Your task: Nothing in the records may be dropped. Retype them all exactly.

Stored records:
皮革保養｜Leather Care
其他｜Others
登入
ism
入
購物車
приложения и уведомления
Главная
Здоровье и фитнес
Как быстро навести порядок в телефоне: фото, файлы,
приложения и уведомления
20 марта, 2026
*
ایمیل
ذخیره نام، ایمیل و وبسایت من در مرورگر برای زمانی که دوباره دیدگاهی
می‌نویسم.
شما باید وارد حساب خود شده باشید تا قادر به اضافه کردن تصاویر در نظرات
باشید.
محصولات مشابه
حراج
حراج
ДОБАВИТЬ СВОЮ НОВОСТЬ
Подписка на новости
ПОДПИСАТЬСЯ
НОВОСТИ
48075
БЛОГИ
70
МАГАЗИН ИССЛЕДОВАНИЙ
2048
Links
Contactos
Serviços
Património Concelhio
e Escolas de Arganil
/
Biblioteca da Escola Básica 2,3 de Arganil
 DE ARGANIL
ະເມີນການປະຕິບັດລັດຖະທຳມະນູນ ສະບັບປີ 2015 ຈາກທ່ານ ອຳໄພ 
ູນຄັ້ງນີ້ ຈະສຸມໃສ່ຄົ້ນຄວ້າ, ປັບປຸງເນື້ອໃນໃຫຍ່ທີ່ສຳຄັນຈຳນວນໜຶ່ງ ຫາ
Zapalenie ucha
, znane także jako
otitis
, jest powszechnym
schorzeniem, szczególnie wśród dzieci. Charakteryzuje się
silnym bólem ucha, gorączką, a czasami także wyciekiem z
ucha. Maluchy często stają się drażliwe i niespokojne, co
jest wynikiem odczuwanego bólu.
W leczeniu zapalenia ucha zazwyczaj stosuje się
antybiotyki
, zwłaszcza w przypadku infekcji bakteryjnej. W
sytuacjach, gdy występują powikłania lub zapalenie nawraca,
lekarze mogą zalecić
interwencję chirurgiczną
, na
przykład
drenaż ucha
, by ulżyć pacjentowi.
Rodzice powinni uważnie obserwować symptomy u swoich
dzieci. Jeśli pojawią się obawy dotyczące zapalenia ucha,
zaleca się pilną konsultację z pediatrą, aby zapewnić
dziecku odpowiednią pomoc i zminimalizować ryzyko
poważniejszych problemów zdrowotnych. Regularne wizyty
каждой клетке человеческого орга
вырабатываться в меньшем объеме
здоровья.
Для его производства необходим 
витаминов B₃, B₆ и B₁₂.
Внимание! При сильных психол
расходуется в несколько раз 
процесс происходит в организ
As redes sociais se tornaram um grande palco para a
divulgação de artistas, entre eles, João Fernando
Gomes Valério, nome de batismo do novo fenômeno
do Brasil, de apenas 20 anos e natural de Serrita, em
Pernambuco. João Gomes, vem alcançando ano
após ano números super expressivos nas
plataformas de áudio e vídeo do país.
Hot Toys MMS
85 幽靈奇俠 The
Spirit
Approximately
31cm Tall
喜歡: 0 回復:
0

Exercise output:
皮革保養｜Leather Care
其他｜Others
登入
ism
入
購物車
приложения и уведомления
Главная
Здоровье и фитнес
Как быстро навести порядок в телефоне: фото, файлы,
приложения и уведомления
20 марта, 2026
*
ایمیل
ذخیره نام، ایمیل و وبسایت من در مرورگر برای زمانی که دوباره دیدگاهی
می‌نویسم.
شما باید وارد حساب خود شده باشید تا قادر به اضافه کردن تصاویر در نظرات
باشید.
محصولات مشابه
حراج
حراج
ДОБАВИТЬ СВОЮ НОВОСТЬ
Подписка на новости
ПОДПИСАТЬСЯ
НОВОСТИ
48075
БЛОГИ
70
МАГАЗИН ИССЛЕДОВАНИЙ
2048
Links
Contactos
Serviços
Património Concelhio
e Escolas de Arganil
/
Biblioteca da Escola Básica 2,3 de Arganil
 DE ARGANIL
ະເມີນການປະຕິບັດລັດຖະທຳມະນູນ ສະບັບປີ 2015 ຈາກທ່ານ ອຳໄພ 
ູນຄັ້ງນີ້ ຈະສຸມໃສ່ຄົ້ນຄວ້າ, ປັບປຸງເນື້ອໃນໃຫຍ່ທີ່ສຳຄັນຈຳນວນໜຶ່ງ ຫາ
Zapalenie ucha
, znane także jako
otitis
, jest powszechnym
schorzeniem, szczególnie wśród dzieci. Charakteryzuje się
silnym bólem ucha, gorączką, a czasami także wyciekiem z
ucha. Maluchy często stają się drażliwe i niespokojne, co
jest wynikiem odczuwanego bólu.
W leczeniu zapalenia ucha zazwyczaj stosuje się
antybiotyki
, zwłaszcza w przypadku infekcji bakteryjnej. W
sytuacjach, gdy występują powikłania lub zapalenie nawraca,
lekarze mogą zalecić
interwencję chirurgiczną
, na
przykład
drenaż ucha
, by ulżyć pacjentowi.
Rodzice powinni uważnie obserwować symptomy u swoich
dzieci. Jeśli pojawią się obawy dotyczące zapalenia ucha,
zaleca się pilną konsultację z pediatrą, aby zapewnić
dziecku odpowiednią pomoc i zminimalizować ryzyko
poważniejszych problemów zdrowotnych. Regularne wizyty
каждой клетке человеческого орга
вырабатываться в меньшем объеме
здоровья.
Для его производства необходим 
витаминов B₃, B₆ и B₁₂.
Внимание! При сильных психол
расходуется в несколько раз 
процесс происходит в организ
As redes sociais se tornaram um grande palco para a
divulgação de artistas, entre eles, João Fernando
Gomes Valério, nome de batismo do novo fenômeno
do Brasil, de apenas 20 anos e natural de Serrita, em
Pernambuco. João Gomes, vem alcançando ano
após ano números super expressivos nas
plataformas de áudio e vídeo do país.
Hot Toys MMS
85 幽靈奇俠 The
Spirit
Approximately
31cm Tall
喜歡: 0 回復:
0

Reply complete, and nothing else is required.